This week during classes, Julia and I took the opportunity to visit the center of the city and the public cemetery with our teachers and Nora, who told us about the history of the places we saw.
Quetzaltenango is not only an old city, it is one of the most important in Guatemala. As such, it has been the home of multiple presidents. The current seat of the district government was once the home of a very important family, the Aparicios. Their daughter, Francisca, had a storied life: she married the president as a very young woman, then moved to New York where she married a marquis. After his death she moved to Spain where she married a duke. The president she married, Justo Rufino Barrios, was born in a nearby city. There are multiple monuments to him in Quetzaltenango, honoring both his presidency and his death in battle in El Salvador.
The Aparicios’ son died young, and eventually the house was taken by the government. However, while these two were growing up, the illegitimate son of the housekeeper and a high-ranking church official was growing up there as well. Despite his humble origins and the mistreatment he suffered in his childhood, Manuel Estrada Cabrera became a very successful lawyer and a president of Guatemala. With the investment of the Aparicios, he founded the first bank of Guatemala. His mother founded many homes for girls in difficult circumstances. He is buried in the cemetery we visited.

- Set of tasks
1) Using the account of the city visit, explain in one to three sentences why Quetzaltenango has been the home of multiple presidents.
2) Rewrite the account of the city visit from "This week during" down to "places we saw.", putting "instructors" in place of "teachers".
3) List every place name that appears in the account of the city visit.
The lines that come next play no part in any of this.

- Collected material

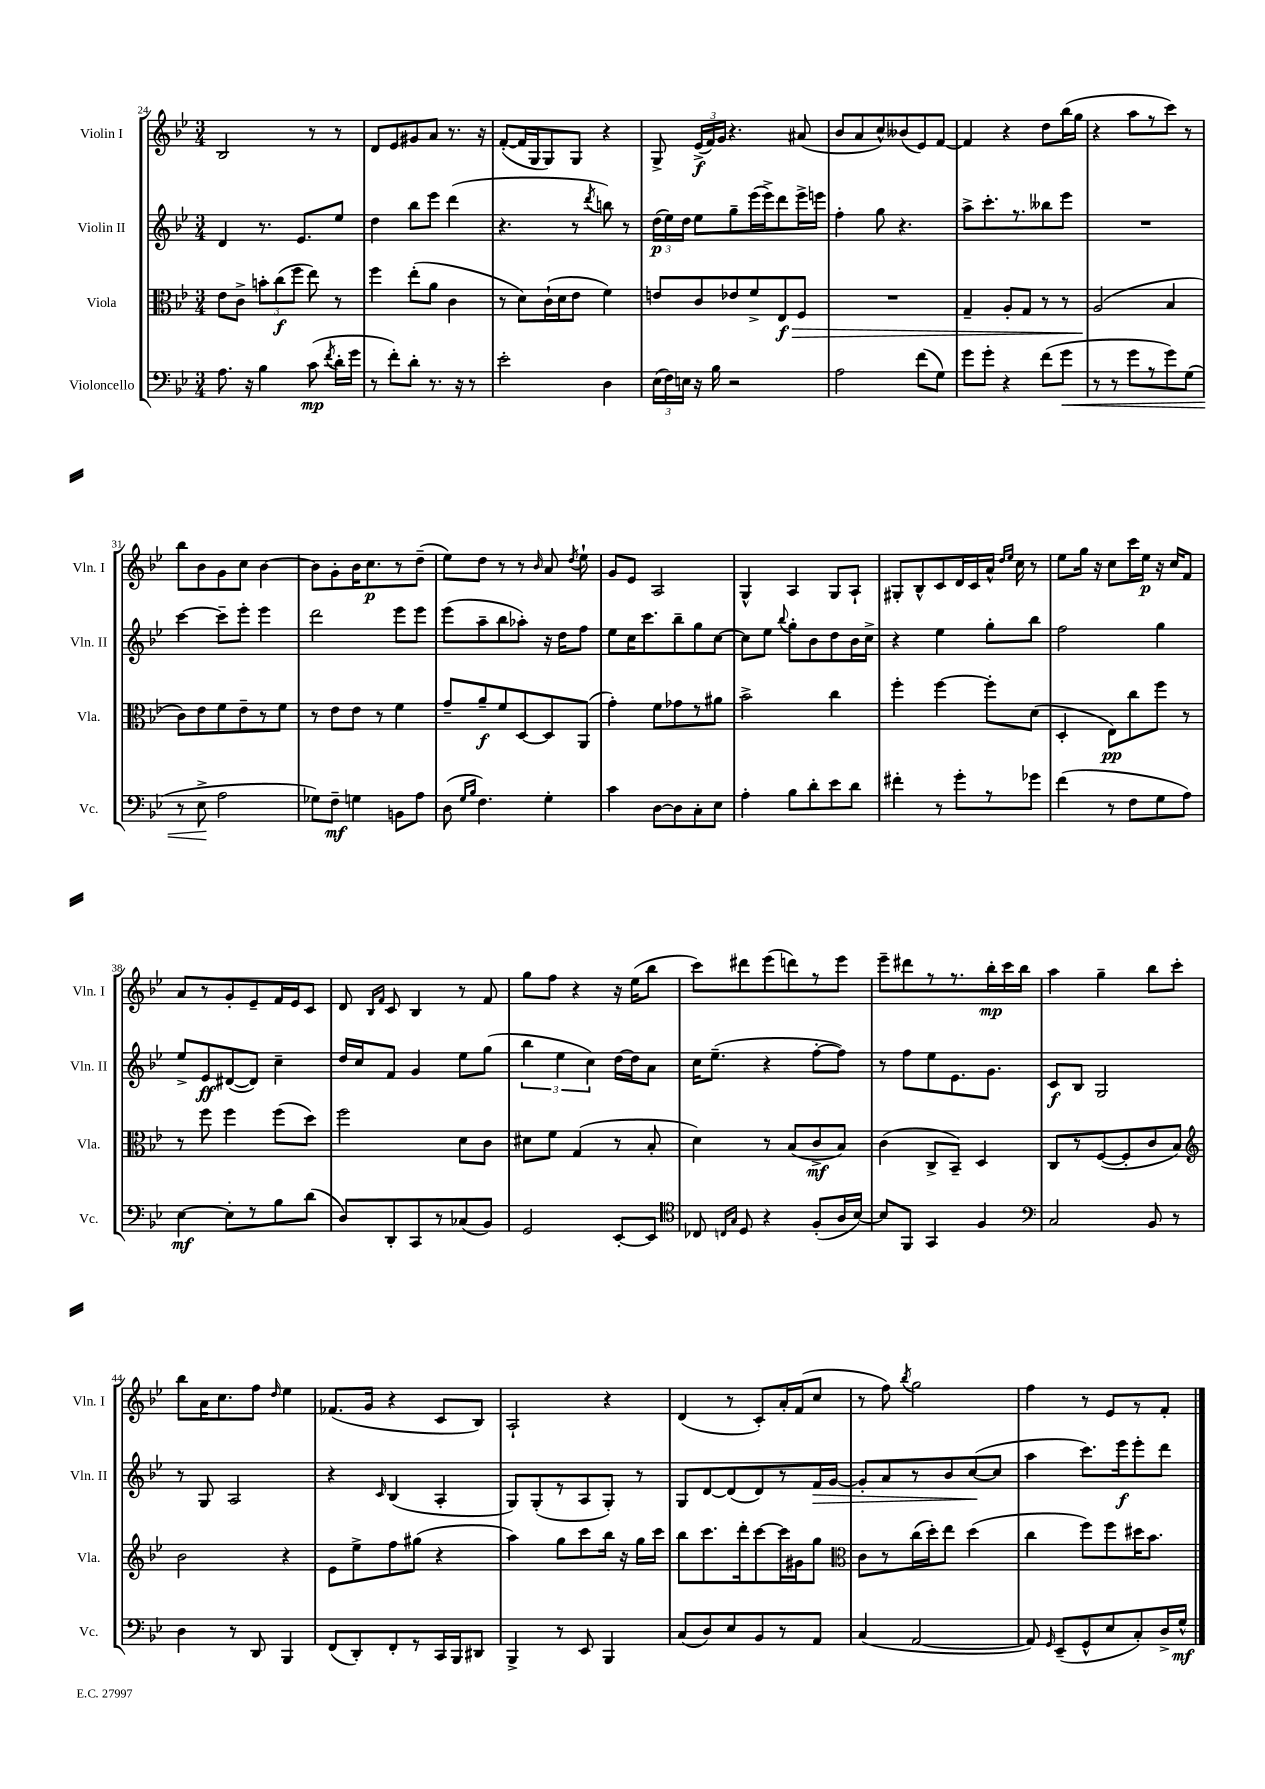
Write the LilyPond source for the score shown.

- Solutions in order
1) Quetzaltenango has been home to multiple presidents because it is not only an old city but also one of the most important cities in Guatemala.

2)
This week during classes, Julia and I took the opportunity to visit the center of the city and the public cemetery with our instructors and Nora, who told us about the history of the places we saw.

3) Quetzaltenango, Guatemala, New York, Spain, El Salvador